_Extrait:_
━━━━━━━━

Depuis mon dernier texte j'ai plusieurs fois ouvert le logiciel qui me permet de mettre en ligne ce journal. J'ai bien en réserve quelques pages suspendues, qui pourtant ont pu me demander beaucoup de temps de rédaction à force de retouches, mais la plupart du temps je me suis dit « à quoi bon ? »

À quoi bon écrire ce que je sais déjà ? À quoi bon écrire ce que d'autres ont déjà décrit ? À quoi bon évoquer ce qui tient de l'universalité de l'expérience de vie ?

Ma vie se poursuit et évolue dans des dimensions qui auparavant m'auraient fait noircir des pages. Mais là, non. Rien.

J'y vois un progrès. Une simplification existentielle.

Cependant je ne respecte plus l'engagement qui consistait à raconter mon cheminement. En revanche je respecte celui de ne pas me forcer à écrire.



Depuis le temps que je disais que ce journal introspectif allait changer...

Je préfère maintenant les échanges directs et interactifs. Écrire longuement me lasse. Ce que j'ai envie de dire s'écoule avec aisance au téléphone ou dans des rencontres en face à face, alors que je trouve bien trop long de raconter ma vie par écrit à ceux qui ne la connaissent pas. Et puis quel intérêt d'évoquer le passé lorsqu'il est compris et accepté ?

Oh bien sûr il m'arrive encore de m'étaler assez longuement sur mon Carnet, lorsque je réfléchis "à voix haute" et que j'apprécie que des avis me soient donnés. Mais là-bas aussi mon écriture ne trouve plus vraiment sa place. Quant à l'introspection, elle m'ennuie un peu. Ceux qui s'y sont livrés, comme moi, en arrivent finalement tous au même point, à coup de formules magiques qu'il est bien plus facile de rappeller aux autres que de vivre selon leur principe : lâcher-prise, ne rien attendre, vivre au jour le jour, chaque épreuve rend plus fort, bla bla bla. Du Paulo Coelho pur sucre, sans son talent de vulgarisateur de l'universalité humaine...



Je ne pense pas cesser d'écrire, mais je me cherche. Redéfinir mon rapport à l'écriture en ligne et les interactions avec le lectorat, connu et inconnu. Pourquoi écris-je ? Qu'est-ce que ça m'apporte ? Qu'est-ce que ça me prend ? Quelles dimensions ai-je envie d'explorer ? Comment retrouver la liberté d'écrire ?

━━━━━━━━

_Lignes de données:_
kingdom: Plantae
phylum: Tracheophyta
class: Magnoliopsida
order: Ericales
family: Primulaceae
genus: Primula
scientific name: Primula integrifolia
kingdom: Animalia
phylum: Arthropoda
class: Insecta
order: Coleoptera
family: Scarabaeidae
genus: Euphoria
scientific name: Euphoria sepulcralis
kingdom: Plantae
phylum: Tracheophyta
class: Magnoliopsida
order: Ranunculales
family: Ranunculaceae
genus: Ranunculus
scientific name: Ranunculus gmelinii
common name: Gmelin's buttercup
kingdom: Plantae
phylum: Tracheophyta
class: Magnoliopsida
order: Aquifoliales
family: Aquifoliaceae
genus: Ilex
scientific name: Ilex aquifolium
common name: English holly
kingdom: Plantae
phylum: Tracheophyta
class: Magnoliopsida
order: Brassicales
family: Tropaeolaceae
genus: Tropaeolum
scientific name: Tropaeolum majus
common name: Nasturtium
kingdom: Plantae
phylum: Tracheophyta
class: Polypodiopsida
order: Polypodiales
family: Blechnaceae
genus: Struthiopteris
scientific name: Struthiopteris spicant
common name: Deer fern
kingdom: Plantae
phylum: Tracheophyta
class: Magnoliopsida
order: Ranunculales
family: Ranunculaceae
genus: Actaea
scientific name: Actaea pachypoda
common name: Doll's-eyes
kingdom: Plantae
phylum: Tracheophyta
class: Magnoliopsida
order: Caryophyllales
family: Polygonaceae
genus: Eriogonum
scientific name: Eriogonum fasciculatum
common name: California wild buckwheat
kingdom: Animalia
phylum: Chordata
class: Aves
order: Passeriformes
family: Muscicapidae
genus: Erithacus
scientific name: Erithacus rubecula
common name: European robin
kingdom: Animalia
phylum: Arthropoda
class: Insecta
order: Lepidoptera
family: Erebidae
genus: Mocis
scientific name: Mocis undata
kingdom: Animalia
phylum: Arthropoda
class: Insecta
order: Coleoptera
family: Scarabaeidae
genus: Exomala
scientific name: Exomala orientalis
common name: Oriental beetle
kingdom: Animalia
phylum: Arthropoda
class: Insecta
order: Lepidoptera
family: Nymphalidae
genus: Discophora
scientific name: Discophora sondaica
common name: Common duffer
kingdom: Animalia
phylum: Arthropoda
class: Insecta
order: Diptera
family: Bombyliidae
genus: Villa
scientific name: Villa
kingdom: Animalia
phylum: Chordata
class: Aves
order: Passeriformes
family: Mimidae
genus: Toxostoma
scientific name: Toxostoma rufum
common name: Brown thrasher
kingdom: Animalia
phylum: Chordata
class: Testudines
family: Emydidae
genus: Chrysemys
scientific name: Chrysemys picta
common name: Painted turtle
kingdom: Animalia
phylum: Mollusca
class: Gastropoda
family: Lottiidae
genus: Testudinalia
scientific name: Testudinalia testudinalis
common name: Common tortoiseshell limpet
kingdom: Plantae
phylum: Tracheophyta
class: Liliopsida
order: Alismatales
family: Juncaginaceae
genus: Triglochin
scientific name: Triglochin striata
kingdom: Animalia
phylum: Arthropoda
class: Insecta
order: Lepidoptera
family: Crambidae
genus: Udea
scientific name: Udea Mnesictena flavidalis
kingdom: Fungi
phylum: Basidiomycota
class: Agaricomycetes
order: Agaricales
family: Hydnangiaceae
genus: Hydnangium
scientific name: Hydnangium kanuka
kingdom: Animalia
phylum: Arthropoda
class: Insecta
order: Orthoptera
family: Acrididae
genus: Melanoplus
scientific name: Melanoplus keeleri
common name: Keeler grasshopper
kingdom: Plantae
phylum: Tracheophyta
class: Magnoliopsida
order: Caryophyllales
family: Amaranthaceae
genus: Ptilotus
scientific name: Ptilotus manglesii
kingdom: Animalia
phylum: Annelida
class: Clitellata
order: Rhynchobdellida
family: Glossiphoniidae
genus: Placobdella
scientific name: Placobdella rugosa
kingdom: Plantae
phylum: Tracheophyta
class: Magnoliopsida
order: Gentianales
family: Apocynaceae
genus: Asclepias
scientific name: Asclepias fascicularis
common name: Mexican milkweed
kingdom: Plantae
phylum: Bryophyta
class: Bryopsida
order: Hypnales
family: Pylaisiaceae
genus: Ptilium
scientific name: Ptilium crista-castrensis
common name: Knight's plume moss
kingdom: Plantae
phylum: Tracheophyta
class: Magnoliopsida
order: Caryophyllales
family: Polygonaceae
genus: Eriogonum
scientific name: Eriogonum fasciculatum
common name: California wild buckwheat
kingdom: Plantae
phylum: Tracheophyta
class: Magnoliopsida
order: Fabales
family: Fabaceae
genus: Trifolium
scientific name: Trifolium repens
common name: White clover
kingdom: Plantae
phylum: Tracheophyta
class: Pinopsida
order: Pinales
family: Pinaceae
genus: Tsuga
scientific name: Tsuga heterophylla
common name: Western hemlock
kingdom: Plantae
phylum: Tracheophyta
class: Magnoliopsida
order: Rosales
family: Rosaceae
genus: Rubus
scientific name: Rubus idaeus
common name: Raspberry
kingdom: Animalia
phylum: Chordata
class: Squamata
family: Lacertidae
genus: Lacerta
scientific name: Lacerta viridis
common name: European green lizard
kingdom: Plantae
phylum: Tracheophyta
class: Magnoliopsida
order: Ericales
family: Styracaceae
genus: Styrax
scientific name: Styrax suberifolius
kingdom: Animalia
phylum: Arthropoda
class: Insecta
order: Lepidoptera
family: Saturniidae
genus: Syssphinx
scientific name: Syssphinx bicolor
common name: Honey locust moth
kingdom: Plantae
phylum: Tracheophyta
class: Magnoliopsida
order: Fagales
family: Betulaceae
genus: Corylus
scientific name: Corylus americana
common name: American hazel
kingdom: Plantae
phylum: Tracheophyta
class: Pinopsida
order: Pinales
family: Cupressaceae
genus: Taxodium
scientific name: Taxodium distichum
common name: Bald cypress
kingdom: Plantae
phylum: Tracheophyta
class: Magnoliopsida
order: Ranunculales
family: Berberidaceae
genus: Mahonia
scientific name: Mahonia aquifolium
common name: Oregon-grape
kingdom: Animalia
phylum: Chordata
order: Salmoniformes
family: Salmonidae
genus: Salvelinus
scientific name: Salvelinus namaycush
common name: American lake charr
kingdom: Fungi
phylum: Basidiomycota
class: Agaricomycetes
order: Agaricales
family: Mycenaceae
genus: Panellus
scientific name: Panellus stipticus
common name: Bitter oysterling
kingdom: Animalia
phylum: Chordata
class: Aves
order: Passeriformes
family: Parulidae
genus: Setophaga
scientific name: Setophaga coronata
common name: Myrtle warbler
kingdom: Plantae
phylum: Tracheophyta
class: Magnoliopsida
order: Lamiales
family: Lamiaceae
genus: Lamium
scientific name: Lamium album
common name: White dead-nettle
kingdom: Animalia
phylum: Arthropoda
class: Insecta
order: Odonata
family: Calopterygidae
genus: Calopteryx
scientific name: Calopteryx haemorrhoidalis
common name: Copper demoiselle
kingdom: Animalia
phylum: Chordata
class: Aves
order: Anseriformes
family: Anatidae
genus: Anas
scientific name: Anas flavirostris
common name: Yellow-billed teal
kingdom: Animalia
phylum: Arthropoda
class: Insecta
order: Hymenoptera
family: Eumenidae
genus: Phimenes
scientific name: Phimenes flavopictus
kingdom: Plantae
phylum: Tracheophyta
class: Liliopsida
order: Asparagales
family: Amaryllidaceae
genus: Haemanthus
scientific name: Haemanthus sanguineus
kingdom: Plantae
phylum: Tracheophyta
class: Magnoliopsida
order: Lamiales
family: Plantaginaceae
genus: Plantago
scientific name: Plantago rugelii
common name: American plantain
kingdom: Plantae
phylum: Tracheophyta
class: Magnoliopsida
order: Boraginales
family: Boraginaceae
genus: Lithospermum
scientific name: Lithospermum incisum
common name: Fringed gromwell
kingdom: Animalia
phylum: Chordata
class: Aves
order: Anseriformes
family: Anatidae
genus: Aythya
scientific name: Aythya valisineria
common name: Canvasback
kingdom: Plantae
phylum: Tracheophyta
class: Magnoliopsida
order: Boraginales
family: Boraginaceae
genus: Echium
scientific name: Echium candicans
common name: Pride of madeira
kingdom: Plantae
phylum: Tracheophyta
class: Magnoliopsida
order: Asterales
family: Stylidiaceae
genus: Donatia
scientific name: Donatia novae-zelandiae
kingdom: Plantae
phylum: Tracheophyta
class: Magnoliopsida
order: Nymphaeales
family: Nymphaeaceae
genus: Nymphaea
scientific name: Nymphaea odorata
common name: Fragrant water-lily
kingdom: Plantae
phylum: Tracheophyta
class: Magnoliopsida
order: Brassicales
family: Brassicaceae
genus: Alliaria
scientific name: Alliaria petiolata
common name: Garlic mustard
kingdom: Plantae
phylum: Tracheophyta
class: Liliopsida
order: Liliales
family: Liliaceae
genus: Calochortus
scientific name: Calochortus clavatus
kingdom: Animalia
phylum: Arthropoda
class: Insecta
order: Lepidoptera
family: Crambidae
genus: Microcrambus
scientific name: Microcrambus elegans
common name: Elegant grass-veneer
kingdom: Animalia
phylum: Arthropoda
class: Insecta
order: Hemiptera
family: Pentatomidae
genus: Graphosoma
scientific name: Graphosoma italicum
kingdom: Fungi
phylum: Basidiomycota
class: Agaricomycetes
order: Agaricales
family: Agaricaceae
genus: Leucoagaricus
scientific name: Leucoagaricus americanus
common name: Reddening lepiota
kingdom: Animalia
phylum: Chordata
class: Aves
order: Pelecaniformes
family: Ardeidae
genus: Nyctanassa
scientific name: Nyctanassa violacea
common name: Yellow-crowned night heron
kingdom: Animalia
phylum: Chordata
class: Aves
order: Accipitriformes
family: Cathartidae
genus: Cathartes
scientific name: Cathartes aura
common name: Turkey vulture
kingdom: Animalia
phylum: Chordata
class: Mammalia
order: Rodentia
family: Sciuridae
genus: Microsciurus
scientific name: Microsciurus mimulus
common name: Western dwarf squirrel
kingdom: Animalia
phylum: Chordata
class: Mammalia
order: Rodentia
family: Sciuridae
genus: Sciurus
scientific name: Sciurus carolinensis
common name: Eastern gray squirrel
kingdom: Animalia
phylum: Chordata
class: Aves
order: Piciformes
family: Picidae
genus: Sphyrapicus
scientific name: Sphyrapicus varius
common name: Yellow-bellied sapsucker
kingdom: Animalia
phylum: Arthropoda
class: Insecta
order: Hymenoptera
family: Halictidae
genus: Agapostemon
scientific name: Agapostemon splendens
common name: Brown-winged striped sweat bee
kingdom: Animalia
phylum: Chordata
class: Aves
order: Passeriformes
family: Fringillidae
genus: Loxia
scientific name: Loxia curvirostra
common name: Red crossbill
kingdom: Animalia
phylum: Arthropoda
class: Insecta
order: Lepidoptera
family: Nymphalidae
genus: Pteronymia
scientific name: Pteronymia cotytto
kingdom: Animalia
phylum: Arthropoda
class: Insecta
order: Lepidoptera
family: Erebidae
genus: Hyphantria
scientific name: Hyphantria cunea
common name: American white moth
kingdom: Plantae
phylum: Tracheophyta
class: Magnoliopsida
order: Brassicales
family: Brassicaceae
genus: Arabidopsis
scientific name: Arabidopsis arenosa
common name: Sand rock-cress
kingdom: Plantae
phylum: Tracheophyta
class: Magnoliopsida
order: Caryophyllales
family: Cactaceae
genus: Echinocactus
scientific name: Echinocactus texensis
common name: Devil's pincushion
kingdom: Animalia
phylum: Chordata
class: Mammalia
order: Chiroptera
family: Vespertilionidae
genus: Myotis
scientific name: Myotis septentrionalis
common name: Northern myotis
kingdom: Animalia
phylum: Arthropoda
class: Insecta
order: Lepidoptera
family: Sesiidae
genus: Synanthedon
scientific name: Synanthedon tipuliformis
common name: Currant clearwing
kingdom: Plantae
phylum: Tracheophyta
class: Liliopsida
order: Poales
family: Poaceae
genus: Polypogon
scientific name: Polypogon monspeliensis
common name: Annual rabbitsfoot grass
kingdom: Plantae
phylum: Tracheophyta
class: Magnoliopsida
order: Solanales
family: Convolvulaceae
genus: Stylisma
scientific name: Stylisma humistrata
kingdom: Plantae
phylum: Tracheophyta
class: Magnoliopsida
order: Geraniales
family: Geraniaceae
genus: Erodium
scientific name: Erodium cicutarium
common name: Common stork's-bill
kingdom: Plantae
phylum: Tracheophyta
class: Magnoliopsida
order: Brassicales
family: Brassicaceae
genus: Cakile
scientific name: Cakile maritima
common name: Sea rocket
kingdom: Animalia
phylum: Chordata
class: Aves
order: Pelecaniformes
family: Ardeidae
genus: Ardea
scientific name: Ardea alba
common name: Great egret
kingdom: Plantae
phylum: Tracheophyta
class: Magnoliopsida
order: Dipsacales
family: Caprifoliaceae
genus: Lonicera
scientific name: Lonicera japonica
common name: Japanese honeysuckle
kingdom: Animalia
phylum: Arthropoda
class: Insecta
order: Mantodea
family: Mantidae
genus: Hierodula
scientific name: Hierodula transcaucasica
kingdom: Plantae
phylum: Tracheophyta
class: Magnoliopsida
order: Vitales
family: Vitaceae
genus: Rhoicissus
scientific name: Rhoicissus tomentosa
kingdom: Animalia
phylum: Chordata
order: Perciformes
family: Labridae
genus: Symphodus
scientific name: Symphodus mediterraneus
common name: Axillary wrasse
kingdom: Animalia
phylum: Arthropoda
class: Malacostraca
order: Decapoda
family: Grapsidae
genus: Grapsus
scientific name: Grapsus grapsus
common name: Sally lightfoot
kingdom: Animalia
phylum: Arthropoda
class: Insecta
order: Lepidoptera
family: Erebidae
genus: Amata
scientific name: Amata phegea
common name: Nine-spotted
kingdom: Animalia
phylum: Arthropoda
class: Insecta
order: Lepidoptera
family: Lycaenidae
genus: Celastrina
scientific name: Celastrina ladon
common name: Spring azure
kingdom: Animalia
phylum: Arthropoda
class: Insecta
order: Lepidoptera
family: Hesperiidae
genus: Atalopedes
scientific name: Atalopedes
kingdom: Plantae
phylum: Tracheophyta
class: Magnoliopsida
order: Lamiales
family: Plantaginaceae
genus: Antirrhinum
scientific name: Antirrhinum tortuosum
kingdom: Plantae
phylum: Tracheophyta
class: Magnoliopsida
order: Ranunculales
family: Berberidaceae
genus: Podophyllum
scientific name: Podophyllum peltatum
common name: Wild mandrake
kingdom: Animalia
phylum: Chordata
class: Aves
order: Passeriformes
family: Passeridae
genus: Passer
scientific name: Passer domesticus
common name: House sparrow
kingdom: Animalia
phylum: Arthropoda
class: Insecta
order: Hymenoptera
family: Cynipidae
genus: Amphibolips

━━━━━━━━

_Consignes:_
1. Selon l'extrait, quel type d'échanges est désormais préféré ?
2. Reprenez mot pour mot, dans l'extrait, tout ce qui va de « Depuis mon dernier » jusqu'à « forcer à écrire. ».
La liste est un document à part, sans lien avec l'extrait.

_Corrigés:_
1. Les échanges directs et interactifs.

2.
Depuis mon dernier texte j'ai plusieurs fois ouvert le logiciel qui me permet de mettre en ligne ce journal. J'ai bien en réserve quelques pages suspendues, qui pourtant ont pu me demander beaucoup de temps de rédaction à force de retouches, mais la plupart du temps je me suis dit « à quoi bon ? »

À quoi bon écrire ce que je sais déjà ? À quoi bon écrire ce que d'autres ont déjà décrit ? À quoi bon évoquer ce qui tient de l'universalité de l'expérience de vie ?

Ma vie se poursuit et évolue dans des dimensions qui auparavant m'auraient fait noircir des pages. Mais là, non. Rien.

J'y vois un progrès. Une simplification existentielle.

Cependant je ne respecte plus l'engagement qui consistait à raconter mon cheminement. En revanche je respecte celui de ne pas me forcer à écrire.